Few times did Leonardo feel anger like this, so intense and volatile that he no longer saw past and future. There was only now, there was black and white, and nothing in between. There was no place for excuses and understandings. There was right, there was wrong, and there was justice. Something like rage, but much more like ice, seared his skin and chilled him to the very core.

He was deaf to their exclamations of surprise, of shock and heated anger. He was deaf to the scuffles and the hum of dull metal as it was drawn from warm bodies and cold sheaths. He heard only the silence of his concentration. And the cries. The cries from the depths of Central America, of the people whose village had been destroyed and ransacked, whose babies had been left to die, whose men had been slaughtered and women raped. The cries of the girl behind him, soft and stifled, full of the kind of pain that no one should experience, let alone a girl that young, that vulnerable. Yet whips had carved out her back into a carnage that mirrored the horrors of war, the horrors experienced by those too weak to defend themselves.

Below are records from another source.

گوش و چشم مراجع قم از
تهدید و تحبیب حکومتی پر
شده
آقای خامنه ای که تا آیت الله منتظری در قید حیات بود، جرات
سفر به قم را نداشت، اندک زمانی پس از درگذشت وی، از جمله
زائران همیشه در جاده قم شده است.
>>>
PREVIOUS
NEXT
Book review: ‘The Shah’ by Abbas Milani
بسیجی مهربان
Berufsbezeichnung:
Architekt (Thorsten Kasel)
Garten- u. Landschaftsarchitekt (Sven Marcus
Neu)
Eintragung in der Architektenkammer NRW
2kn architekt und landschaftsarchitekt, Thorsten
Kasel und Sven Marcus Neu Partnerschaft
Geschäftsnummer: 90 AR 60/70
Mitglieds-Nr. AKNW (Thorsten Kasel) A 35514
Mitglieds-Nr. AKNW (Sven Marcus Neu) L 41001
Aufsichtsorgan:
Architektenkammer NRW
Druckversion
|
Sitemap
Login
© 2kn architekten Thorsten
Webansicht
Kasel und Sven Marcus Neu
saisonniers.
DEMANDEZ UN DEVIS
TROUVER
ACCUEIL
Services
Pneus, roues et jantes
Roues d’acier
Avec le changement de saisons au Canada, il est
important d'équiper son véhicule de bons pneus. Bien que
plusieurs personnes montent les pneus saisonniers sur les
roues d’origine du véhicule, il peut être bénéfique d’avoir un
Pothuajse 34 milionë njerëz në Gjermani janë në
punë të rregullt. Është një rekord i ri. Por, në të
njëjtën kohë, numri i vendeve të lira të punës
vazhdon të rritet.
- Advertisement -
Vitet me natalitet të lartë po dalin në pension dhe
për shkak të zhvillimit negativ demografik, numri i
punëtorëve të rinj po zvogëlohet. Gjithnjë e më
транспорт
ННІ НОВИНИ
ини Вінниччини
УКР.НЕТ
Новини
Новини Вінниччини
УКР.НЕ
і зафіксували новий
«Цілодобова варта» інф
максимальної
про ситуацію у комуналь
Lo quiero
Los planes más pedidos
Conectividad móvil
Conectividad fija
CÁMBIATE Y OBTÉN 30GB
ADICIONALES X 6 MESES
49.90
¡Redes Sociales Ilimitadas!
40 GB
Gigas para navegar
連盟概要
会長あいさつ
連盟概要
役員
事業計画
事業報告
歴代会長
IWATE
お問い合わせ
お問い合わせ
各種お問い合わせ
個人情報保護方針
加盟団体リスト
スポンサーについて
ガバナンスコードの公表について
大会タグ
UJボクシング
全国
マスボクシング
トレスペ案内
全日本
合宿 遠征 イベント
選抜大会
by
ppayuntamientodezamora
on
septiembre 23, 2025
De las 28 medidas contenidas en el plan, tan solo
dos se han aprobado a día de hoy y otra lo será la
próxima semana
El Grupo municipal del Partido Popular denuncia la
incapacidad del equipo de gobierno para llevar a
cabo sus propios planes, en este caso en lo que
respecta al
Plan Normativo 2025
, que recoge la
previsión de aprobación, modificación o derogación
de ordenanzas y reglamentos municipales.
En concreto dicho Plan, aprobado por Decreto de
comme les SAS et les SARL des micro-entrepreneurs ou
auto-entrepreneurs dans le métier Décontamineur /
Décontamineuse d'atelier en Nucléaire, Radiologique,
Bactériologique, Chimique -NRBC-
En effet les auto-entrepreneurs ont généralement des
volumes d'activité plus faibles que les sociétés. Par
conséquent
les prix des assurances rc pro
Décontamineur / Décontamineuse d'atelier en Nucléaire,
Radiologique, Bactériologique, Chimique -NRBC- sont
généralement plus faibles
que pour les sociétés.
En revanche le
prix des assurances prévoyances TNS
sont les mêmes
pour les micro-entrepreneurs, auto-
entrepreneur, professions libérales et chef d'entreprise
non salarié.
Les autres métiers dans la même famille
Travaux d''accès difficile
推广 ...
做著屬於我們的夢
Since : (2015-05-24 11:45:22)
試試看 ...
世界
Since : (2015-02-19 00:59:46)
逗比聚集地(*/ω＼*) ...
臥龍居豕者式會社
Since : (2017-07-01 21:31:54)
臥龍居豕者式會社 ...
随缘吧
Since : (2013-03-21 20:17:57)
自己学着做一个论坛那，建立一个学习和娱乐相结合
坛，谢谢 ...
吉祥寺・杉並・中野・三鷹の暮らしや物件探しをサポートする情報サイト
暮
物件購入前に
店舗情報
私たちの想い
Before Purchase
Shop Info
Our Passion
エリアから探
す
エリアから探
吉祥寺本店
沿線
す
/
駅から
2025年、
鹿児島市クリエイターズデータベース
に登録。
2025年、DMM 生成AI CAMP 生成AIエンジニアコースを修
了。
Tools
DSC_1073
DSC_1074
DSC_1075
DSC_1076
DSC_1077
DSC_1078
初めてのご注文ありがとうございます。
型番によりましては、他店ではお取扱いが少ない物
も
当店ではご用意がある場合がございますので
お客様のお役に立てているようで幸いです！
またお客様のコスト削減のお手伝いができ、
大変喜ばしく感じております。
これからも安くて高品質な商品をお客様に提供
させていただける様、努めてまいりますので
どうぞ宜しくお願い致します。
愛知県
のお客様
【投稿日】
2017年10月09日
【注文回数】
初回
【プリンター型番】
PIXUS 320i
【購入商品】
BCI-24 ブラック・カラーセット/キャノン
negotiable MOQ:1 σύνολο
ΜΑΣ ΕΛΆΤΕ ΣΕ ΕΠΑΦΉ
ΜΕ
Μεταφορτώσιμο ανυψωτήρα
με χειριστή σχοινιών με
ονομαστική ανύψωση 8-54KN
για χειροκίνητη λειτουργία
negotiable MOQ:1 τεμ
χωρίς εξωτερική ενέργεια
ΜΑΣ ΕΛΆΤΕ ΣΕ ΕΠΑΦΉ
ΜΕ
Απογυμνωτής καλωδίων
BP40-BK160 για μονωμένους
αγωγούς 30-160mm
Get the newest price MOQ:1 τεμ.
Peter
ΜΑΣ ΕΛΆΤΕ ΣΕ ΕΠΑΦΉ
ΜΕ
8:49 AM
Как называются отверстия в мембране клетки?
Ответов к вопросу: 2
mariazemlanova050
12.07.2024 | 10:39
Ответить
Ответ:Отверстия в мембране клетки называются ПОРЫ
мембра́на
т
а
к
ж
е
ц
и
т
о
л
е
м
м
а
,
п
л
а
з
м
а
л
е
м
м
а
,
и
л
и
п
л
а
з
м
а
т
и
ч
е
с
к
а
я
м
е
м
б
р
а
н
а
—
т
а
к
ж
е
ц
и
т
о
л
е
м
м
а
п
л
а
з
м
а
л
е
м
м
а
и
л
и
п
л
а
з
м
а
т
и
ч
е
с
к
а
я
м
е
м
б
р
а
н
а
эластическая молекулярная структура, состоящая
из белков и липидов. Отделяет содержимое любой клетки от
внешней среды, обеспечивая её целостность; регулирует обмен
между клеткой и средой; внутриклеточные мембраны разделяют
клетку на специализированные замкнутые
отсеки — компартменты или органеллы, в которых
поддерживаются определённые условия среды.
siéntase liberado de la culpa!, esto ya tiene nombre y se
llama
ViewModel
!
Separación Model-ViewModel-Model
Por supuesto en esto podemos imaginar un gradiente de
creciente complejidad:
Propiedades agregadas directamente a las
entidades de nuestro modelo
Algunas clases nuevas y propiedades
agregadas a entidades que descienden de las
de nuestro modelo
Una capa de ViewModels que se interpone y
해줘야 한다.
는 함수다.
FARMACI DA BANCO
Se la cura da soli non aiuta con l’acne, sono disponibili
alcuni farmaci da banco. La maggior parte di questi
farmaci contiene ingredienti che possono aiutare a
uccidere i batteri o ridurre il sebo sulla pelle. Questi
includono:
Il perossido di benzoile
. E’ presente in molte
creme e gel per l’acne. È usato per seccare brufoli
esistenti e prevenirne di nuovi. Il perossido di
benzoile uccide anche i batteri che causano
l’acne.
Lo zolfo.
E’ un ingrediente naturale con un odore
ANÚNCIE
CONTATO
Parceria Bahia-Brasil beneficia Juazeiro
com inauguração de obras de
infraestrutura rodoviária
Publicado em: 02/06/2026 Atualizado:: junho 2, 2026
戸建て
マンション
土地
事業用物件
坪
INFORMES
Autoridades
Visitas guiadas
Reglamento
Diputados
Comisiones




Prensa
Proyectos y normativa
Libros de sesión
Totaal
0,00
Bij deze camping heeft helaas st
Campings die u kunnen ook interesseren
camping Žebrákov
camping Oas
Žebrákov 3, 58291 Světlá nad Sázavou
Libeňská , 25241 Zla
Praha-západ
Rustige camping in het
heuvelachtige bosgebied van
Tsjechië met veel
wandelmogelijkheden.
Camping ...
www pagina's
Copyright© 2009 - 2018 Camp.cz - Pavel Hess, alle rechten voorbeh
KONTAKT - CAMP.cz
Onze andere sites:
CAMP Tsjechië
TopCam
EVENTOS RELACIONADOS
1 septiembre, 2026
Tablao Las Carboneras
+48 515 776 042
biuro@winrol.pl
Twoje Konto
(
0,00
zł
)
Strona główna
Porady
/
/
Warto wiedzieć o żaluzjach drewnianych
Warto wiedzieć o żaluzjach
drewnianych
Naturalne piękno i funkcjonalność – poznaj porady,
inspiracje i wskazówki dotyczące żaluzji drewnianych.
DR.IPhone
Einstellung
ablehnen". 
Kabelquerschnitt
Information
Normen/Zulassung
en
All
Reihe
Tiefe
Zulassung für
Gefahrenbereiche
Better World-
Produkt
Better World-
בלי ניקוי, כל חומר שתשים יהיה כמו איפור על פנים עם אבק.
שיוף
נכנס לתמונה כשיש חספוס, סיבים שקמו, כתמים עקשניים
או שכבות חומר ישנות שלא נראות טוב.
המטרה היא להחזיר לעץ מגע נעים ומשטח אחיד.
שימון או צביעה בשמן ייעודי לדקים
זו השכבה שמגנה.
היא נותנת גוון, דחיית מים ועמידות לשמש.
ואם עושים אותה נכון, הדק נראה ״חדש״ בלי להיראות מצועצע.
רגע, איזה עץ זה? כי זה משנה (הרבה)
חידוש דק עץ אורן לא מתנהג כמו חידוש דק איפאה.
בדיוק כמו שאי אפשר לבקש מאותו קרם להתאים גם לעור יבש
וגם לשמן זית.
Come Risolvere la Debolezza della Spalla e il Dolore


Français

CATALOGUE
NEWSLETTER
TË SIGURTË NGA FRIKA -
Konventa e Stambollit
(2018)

Horrors that should never be repeated again.

When he raised his eyes, they were empty.

His hands as they wrapped around the hilts of his katanas were steady and unwavering, his gaze unflinching as he brought down the sword of the law, slicing through skin with a justice of the people, not of the state, of a righteousness born out of the screams of the innocent. His hand was guided by stars that had long turned black and fallen from God, and he cut down those who had fallen from grace, whose sins were beyond forgiveness.

These were no youths, pushed into gangsterism by poor circumstances, and for one, Leonardo had no interest in hearing their side, their stories or excuses. They were the law, and they misused the peoples trust in the worst way possible. And if they were prepared to bring down whips on the backs of children, then he was prepared to bring down a blade on theirs. And there was no remorse left to sting like the lash on his skin.


A/N: I do not have much time to write at the moment, but I hope to start of drabbles again, to keep up some practice. Hope you like them!